What you need to do | Please rewrite all of the items below, switching each "common name" to "vernacular name" and leaving everything else unchanged.

## BEGIN Data section

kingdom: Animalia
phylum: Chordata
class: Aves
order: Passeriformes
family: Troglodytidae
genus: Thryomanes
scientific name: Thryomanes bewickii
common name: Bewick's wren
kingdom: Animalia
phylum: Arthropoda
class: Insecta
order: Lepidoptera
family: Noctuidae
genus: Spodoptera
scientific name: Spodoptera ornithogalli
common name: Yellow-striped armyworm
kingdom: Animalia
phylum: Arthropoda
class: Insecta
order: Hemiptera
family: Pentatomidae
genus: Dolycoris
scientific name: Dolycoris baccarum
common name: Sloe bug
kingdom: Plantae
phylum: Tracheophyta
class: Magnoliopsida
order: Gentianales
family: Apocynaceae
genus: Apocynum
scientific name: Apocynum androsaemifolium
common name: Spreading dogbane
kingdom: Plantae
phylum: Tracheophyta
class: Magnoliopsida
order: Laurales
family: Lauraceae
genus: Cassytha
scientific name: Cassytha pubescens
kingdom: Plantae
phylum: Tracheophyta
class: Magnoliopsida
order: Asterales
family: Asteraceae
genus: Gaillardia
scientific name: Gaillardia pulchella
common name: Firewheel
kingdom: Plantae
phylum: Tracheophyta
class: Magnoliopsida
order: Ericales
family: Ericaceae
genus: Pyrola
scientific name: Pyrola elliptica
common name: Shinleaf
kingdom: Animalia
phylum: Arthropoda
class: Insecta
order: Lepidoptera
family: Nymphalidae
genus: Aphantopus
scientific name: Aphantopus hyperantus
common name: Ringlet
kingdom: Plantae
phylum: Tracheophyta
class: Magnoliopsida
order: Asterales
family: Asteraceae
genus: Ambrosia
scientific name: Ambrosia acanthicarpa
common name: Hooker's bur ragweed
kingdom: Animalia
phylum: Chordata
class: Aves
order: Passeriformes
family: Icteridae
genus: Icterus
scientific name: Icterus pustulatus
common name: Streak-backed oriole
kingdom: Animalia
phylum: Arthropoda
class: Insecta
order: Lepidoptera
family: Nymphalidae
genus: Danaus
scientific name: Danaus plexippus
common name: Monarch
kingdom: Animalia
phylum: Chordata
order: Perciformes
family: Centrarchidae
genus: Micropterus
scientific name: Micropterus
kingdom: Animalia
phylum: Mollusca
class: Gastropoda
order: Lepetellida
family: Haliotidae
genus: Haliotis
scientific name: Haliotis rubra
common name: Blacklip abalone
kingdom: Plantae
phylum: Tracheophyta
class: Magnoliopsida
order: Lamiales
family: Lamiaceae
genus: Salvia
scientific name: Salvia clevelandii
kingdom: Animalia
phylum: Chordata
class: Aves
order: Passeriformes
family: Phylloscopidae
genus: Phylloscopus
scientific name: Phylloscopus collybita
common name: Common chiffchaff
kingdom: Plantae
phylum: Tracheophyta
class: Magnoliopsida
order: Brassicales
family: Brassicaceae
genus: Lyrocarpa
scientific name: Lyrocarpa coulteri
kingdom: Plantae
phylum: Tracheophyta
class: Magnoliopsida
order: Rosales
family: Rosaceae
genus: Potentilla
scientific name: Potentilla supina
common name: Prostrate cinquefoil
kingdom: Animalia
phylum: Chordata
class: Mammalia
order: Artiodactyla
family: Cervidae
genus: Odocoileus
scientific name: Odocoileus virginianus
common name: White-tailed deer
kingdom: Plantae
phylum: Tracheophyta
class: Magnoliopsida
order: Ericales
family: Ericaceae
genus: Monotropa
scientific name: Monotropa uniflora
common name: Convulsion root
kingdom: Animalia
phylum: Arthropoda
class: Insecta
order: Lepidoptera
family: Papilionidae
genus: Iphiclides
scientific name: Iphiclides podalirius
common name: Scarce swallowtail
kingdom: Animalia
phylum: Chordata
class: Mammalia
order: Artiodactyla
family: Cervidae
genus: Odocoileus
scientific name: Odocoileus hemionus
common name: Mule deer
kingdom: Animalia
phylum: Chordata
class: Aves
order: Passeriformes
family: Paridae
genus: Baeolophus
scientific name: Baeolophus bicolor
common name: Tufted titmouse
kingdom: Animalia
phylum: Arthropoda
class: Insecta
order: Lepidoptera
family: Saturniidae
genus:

## END Data section

Exercise result |
kingdom: Animalia
phylum: Chordata
class: Aves
order: Passeriformes
family: Troglodytidae
genus: Thryomanes
scientific name: Thryomanes bewickii
vernacular name: Bewick's wren
kingdom: Animalia
phylum: Arthropoda
class: Insecta
order: Lepidoptera
family: Noctuidae
genus: Spodoptera
scientific name: Spodoptera ornithogalli
vernacular name: Yellow-striped armyworm
kingdom: Animalia
phylum: Arthropoda
class: Insecta
order: Hemiptera
family: Pentatomidae
genus: Dolycoris
scientific name: Dolycoris baccarum
vernacular name: Sloe bug
kingdom: Plantae
phylum: Tracheophyta
class: Magnoliopsida
order: Gentianales
family: Apocynaceae
genus: Apocynum
scientific name: Apocynum androsaemifolium
vernacular name: Spreading dogbane
kingdom: Plantae
phylum: Tracheophyta
class: Magnoliopsida
order: Laurales
family: Lauraceae
genus: Cassytha
scientific name: Cassytha pubescens
kingdom: Plantae
phylum: Tracheophyta
class: Magnoliopsida
order: Asterales
family: Asteraceae
genus: Gaillardia
scientific name: Gaillardia pulchella
vernacular name: Firewheel
kingdom: Plantae
phylum: Tracheophyta
class: Magnoliopsida
order: Ericales
family: Ericaceae
genus: Pyrola
scientific name: Pyrola elliptica
vernacular name: Shinleaf
kingdom: Animalia
phylum: Arthropoda
class: Insecta
order: Lepidoptera
family: Nymphalidae
genus: Aphantopus
scientific name: Aphantopus hyperantus
vernacular name: Ringlet
kingdom: Plantae
phylum: Tracheophyta
class: Magnoliopsida
order: Asterales
family: Asteraceae
genus: Ambrosia
scientific name: Ambrosia acanthicarpa
vernacular name: Hooker's bur ragweed
kingdom: Animalia
phylum: Chordata
class: Aves
order: Passeriformes
family: Icteridae
genus: Icterus
scientific name: Icterus pustulatus
vernacular name: Streak-backed oriole
kingdom: Animalia
phylum: Arthropoda
class: Insecta
order: Lepidoptera
family: Nymphalidae
genus: Danaus
scientific name: Danaus plexippus
vernacular name: Monarch
kingdom: Animalia
phylum: Chordata
order: Perciformes
family: Centrarchidae
genus: Micropterus
scientific name: Micropterus
kingdom: Animalia
phylum: Mollusca
class: Gastropoda
order: Lepetellida
family: Haliotidae
genus: Haliotis
scientific name: Haliotis rubra
vernacular name: Blacklip abalone
kingdom: Plantae
phylum: Tracheophyta
class: Magnoliopsida
order: Lamiales
family: Lamiaceae
genus: Salvia
scientific name: Salvia clevelandii
kingdom: Animalia
phylum: Chordata
class: Aves
order: Passeriformes
family: Phylloscopidae
genus: Phylloscopus
scientific name: Phylloscopus collybita
vernacular name: Common chiffchaff
kingdom: Plantae
phylum: Tracheophyta
class: Magnoliopsida
order: Brassicales
family: Brassicaceae
genus: Lyrocarpa
scientific name: Lyrocarpa coulteri
kingdom: Plantae
phylum: Tracheophyta
class: Magnoliopsida
order: Rosales
family: Rosaceae
genus: Potentilla
scientific name: Potentilla supina
vernacular name: Prostrate cinquefoil
kingdom: Animalia
phylum: Chordata
class: Mammalia
order: Artiodactyla
family: Cervidae
genus: Odocoileus
scientific name: Odocoileus virginianus
vernacular name: White-tailed deer
kingdom: Plantae
phylum: Tracheophyta
class: Magnoliopsida
order: Ericales
family: Ericaceae
genus: Monotropa
scientific name: Monotropa uniflora
vernacular name: Convulsion root
kingdom: Animalia
phylum: Arthropoda
class: Insecta
order: Lepidoptera
family: Papilionidae
genus: Iphiclides
scientific name: Iphiclides podalirius
vernacular name: Scarce swallowtail
kingdom: Animalia
phylum: Chordata
class: Mammalia
order: Artiodactyla
family: Cervidae
genus: Odocoileus
scientific name: Odocoileus hemionus
vernacular name: Mule deer
kingdom: Animalia
phylum: Chordata
class: Aves
order: Passeriformes
family: Paridae
genus: Baeolophus
scientific name: Baeolophus bicolor
vernacular name: Tufted titmouse
kingdom: Animalia
phylum: Arthropoda
class: Insecta
order: Lepidoptera
family: Saturniidae
genus:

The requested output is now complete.